Stage IV is a massive investment in adult education, for two reasons. (1) People can spend only so much time fucking, smoking dope, and watching TV; after a while they get bored. This is the main psychological objection to the workless society, and the answer to it is to educate people for functions more cerebral than fucking, smoking dope, watching TV, or the idiot jobs most are currently toiling at. (2) There are vast challenges and opportunities confronting us in the next three or four decades, of which the most notable are those highlighted in Tim Leary's SMI2LE slogan -- Space Migration, Intelligence Increase, Life Extension. Humanity is about to enter an entirely new evolutionary relationship to space, time, and consciousness. We will no longer be limited to one planet, to a brief, less-than-a-century lifespan, and to the stereotyped and robotic mental processes by which most people currently govern their lives. Everybody deserves the chance, if they want it, to participate in the evolutionary leap to what Leary calls "more space, more time, and more intelligence to enjoy space and time."
What I am proposing, in brief, is that the Work Ethic (find a Master to employ you for wages, or live in squalid poverty) is obsolete. A Work Esthetic will have to arise to replace this old Stone Age syndrome of the slave, the peasant, the serf, the prole, the wage-worker -- the human labor-machine who is not fully a person but, as Marx said, " a tool, an automaton." Delivered from the role of things and robots, people will learn to become fully developed persons, in the sense of the Human Potential movement. They will not seek work out of economic necessity, but out of psychological necessity -- as an outlet for their creative potential.
("Creative potential" is not a panchreston. It refers to the inborn drive to play, to tinker, to explore, and to experiment, shown by every child before his or her mental processes are stunted by authoritarian education and operant-conditioned wage-robotry.)

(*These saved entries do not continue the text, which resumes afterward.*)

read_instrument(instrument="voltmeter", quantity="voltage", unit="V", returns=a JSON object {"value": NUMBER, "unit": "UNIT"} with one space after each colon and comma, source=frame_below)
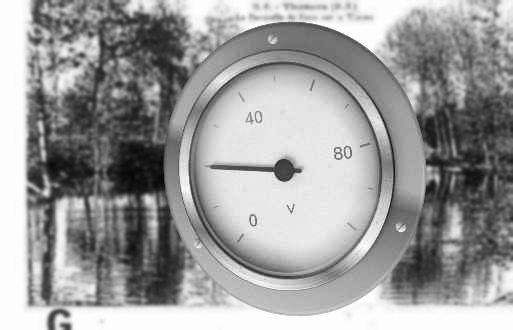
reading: {"value": 20, "unit": "V"}
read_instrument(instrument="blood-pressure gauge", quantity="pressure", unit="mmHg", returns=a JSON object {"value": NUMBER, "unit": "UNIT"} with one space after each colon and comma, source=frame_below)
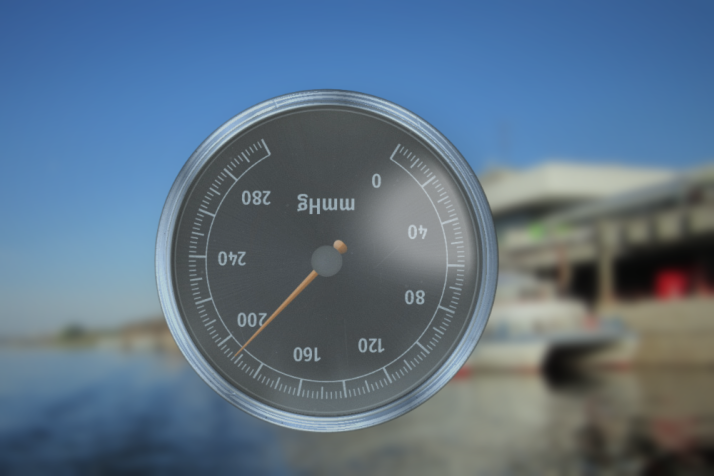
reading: {"value": 192, "unit": "mmHg"}
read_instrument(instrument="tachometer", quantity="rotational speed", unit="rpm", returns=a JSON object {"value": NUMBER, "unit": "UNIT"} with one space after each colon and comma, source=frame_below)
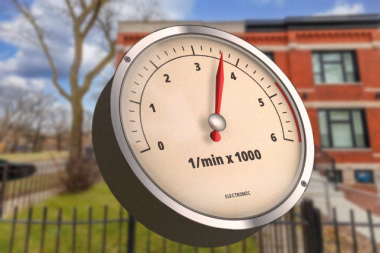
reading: {"value": 3600, "unit": "rpm"}
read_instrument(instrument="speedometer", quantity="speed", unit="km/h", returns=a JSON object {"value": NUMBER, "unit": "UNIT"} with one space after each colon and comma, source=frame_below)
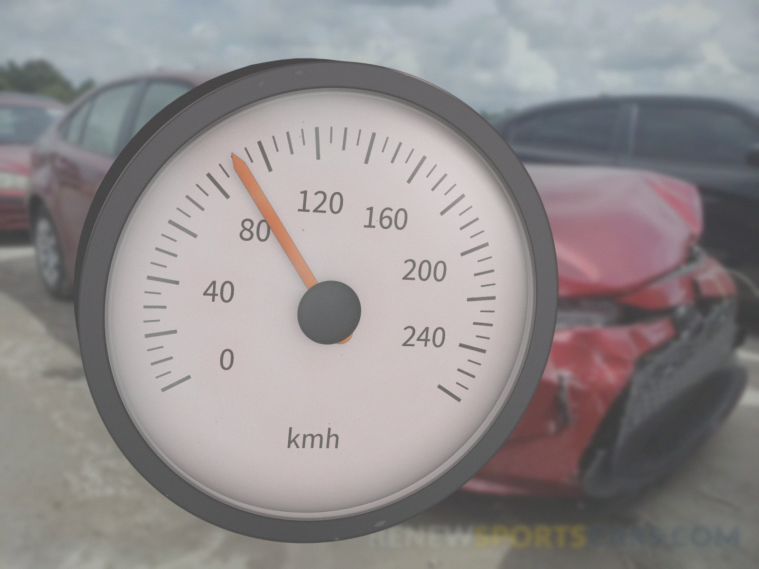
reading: {"value": 90, "unit": "km/h"}
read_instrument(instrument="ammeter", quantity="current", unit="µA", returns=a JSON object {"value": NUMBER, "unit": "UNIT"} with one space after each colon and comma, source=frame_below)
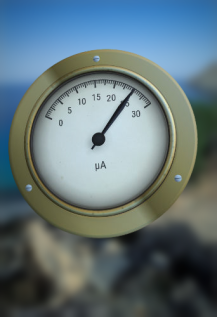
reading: {"value": 25, "unit": "µA"}
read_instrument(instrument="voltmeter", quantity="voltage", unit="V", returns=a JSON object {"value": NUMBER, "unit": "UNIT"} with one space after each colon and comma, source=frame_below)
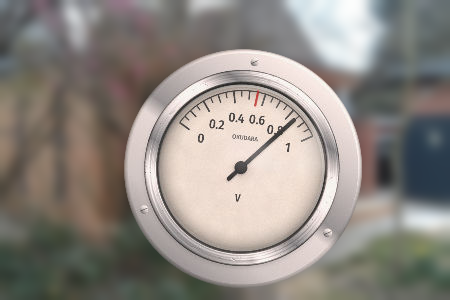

As Bucky Fuller says, the first thought of people, once they are delivered from wage slavery, will be, "What was it that I was so interested in as a youth, before I was told I had to earn a living?" The answer to that question, coming from millions and then billions of persons liberated from mechanical toil, will make the Renaissance look like a high school science fair or a Greenwich Village art show.
* I cannot spend more space on this point here. Those who want more evidence of the doing-more-with-less phenomenon should consult Fuller's Operating Manual for Spaceship Earth and Alfred Korzybski's Manhood of Humanity.